If they can butt-fuck Ted Stevens, they can certainly do it to you.
Balko focuses on the kinds of things that defense lawyers have experienced for years, but that few have the guts to air. This kind of Dept of Justice misconduct convicts more innocent folks than the public would like to believe.
Let's see what happens when John Dowd gets to question them under oath.
Even if you could sue a prosecutor, what lawyer would do so? They'll just end up being prosecuted for something, likely some made-up tax crap.
I noticed some of the defendants in the cases USA Today highlighted ended up pleading guilty to the crimes of which they were accused or lesser offenses. Is it possible they were guilty in spite of prosecutorial misconduct?
I have had some dealings with both the criminal/prosecutor and civil/regulatory branches of the federal government. While I do not dispute the problem of out of control federal prosecutors (or prosecutors from any other level of government), the criminal side still has to abide by the "innocent until proven guilty" model we are all familiar with.
In my humble opinion, although this problem needs to be fixed, the far greater threat to our freedom is in the civil courts. In my case it was the SEC, but choose your letters, and there is a federal agency empowered to sue you with a much lower burden of proof.
In the civil courts, the plaintiff has the advantage, and any charges they level against the defendant are presumed to be true until the defendant can answer the charges against them.

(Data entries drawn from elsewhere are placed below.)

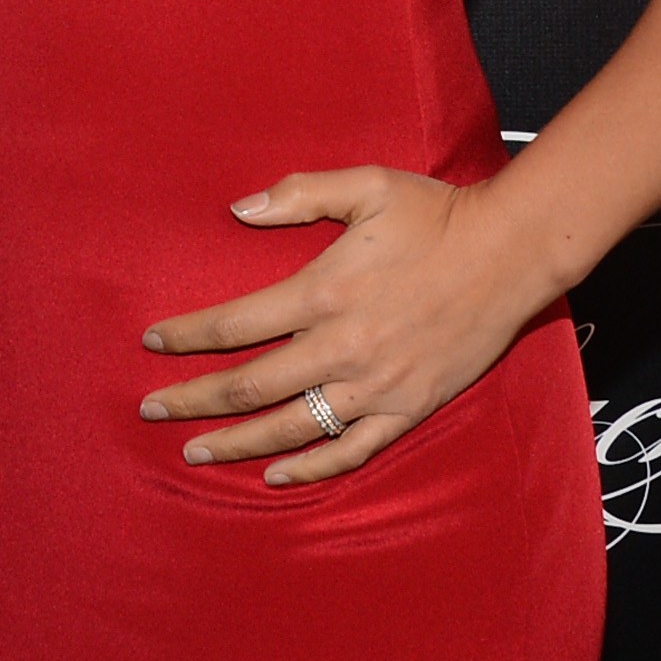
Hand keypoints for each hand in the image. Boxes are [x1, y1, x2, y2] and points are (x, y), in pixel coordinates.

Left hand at [136, 168, 549, 484]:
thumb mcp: (365, 185)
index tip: (151, 341)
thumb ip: (297, 194)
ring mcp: (376, 386)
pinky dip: (308, 467)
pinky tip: (274, 474)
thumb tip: (237, 210)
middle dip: (193, 400)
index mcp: (324, 292)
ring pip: (291, 427)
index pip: (234, 323)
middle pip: (250, 386)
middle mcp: (343, 347)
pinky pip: (349, 449)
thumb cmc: (435, 213)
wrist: (510, 254)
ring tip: (194, 450)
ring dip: (236, 443)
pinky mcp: (408, 409)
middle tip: (150, 408)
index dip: (187, 335)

Federal lawyers abuse this system on a daily basis to harass and gain judgments against people who had no criminal intent, merely to advance their personal career goals against helpless citizens. (I.E. this poor schmuck doesn't have the resources to defend himself, so I get a check mark in the "win" column, I get a promotion, who cares that in the process an innocent person is ruined, both financially and reputationally)
Either way, the government has grown so large that it needs a total restructure, from top to bottom.

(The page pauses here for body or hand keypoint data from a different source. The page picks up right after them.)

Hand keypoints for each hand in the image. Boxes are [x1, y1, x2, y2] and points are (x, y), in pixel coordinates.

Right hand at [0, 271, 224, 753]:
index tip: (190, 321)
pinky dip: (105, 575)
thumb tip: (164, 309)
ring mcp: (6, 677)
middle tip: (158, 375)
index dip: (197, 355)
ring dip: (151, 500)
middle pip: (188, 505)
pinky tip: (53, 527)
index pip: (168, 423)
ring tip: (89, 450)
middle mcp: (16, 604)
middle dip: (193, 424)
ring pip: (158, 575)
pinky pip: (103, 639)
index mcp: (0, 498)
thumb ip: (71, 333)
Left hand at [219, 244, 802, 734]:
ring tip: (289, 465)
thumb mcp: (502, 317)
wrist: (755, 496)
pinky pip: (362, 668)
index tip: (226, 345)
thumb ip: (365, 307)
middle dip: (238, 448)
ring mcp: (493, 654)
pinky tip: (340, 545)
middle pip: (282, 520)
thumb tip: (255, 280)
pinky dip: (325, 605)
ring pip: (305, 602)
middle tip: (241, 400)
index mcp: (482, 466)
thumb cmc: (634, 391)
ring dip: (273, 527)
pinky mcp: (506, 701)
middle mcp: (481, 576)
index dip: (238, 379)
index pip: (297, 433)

I have been trying since 2003, before I ever heard of Obama and Holder, to get Virginia state and federal officials to do something about a Danville police detective tampering with a defense witness during a rape trial. Several years ago when I sent a letter by US Post Office to the UDOJ, the letter was returned to me. How can the US Post Office not know where the USDOJ is in Washington, DC? I have sent two e-mails to US Attorney Holder and have not received a reply. All of America's systems seem to be broken - legal, health, education, economy. Lock up as many citizens as possible, let citizens die from treatable illness, don't educate the children and don't let adults work. America is being ruined from the inside. Corrupt officials are like a cancer destroying America from the inside something that foreign terrorist can never do.
The crooked prosecutors that judges cite for their misconduct are only a small fraction. Many federal judges will bend over backwards to explain away or excuse prosecutorial misconduct, even when it is glaring. Look at what happened to Bryan Epis, sentenced to 10 years for conspiracy to grow (medical) marijuana. After post-conviction hearings proved that the two agents had testified falsely at trial about a spreadsheet (which they know was actually part of a larger, but completely irrelevant document), claiming it was Epis' expected income from growing marijuana in his 15'X15' basement, and that it showed he either earned or expected to earn millions of dollars per week from his grow - the district judge refused to make any findings of whether there was prosecutorial misconduct. Then on appeal, a panel of the 9th Circuit including new appointee Jay Bybee (author of the "torture memo" when he served in the Bush DOJ) swept the issue under the rug stating in an unpublished opinion that Epis hadn't proven prosecutorial misconduct.
More and more in recent years I see cases where prosecutorial misconduct goes unacknowledged, and is merely tolerated by federal judges unwilling to police the police.